There is no intra-UDRP procedure for correcting a wrong decision. To state the case charitably, there are some decisions that deserved more than a single set of eyes, but the Policy provides no procedure for appeal. Recourse is to a national court, which in the United States would be a claim in district court under the Anticybersquatting Consumer Protection Act (ACPA). Either the law upon which a panelist rested his or her decision or his or her understanding of the law was grounded on a false premise. Such decisions are legal dead ends. Unfortunately, parties with small means are discouraged by the expense of a plenary action to mount a de novo challenge to a UDRP decision.

While it is no comfort to the losers of an earlier case, it does happen that the correct law is applied in a later one. An example of this is Loma Linda University Adventist Health Sciences Center, et al. v. JM XTrade, Inc., Joseph Martinez, D2009-0036 (WIPO March 11, 2009) in which the sole Panel determined that the Complainant had a superior right to <lomalinda.org> and <lomalinda.net> even though “Loma Linda” is a geographic location and not registrable as a trademark. The decision was recently voted the worst reasoned decision of 2009 by a distinguished panel at the T.R.A.F.F.I.C convention is Los Vegas.

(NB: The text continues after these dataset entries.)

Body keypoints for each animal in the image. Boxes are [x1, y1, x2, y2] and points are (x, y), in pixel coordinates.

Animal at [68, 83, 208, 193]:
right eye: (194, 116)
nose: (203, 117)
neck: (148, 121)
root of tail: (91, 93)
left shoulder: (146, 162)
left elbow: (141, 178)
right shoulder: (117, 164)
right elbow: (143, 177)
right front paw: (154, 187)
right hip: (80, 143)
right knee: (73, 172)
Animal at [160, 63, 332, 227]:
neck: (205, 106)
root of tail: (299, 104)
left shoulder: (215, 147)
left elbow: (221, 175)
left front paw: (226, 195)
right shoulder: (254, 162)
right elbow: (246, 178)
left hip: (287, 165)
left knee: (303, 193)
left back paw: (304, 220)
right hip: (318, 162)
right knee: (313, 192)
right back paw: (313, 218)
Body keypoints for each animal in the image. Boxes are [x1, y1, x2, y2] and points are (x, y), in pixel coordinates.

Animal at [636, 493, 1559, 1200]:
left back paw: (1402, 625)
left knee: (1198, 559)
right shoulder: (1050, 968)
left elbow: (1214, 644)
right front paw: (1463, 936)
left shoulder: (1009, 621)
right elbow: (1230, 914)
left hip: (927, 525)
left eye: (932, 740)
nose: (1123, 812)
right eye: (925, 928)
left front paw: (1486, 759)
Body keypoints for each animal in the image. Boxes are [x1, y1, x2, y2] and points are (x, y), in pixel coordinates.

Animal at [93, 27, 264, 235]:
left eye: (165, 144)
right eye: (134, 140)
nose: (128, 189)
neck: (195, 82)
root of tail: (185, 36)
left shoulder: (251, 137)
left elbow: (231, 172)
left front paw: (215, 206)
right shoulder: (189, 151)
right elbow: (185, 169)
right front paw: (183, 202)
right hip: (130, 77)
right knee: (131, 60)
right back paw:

The correction to “Loma Linda 1” came in a majority decision in “Loma Linda 2”, Loma Linda University Adventist Health Sciences Center, Loma Linda University and Loma Linda University Medical Center v. Development Services, StateVentures, LLC, D2009-1059 (WIPO December 18, 2009) (<lomalinda.com>). The dissent, no other than the sole Panel in Loma Linda 1, stuck to his original position that although “geographic indicators do not qualify as a trademark right … [nevertheless] the name ‘Loma Linda’ should constitute an exception to the general rule.”

The majority in Loma Linda 2 rejected this position. “Complainant cannot rely on its United States registrations because those registrations specifically disclaimed any exclusive rights to the term ‘Loma Linda’.” And, in any event “the Complainant’s claim of secondary meaning in LOMA LINDA fails because over the years LOMA LINDA has become utilized by others in numerous contexts. Indeed, LOMA LINDA has become the name of a city with some 22,000 inhabitants.” The Respondent’s legitimate interest in the domain name rests on proof that it “is in the business of developing geographically-oriented websites featuring information and services about municipalities and other geographic regions.”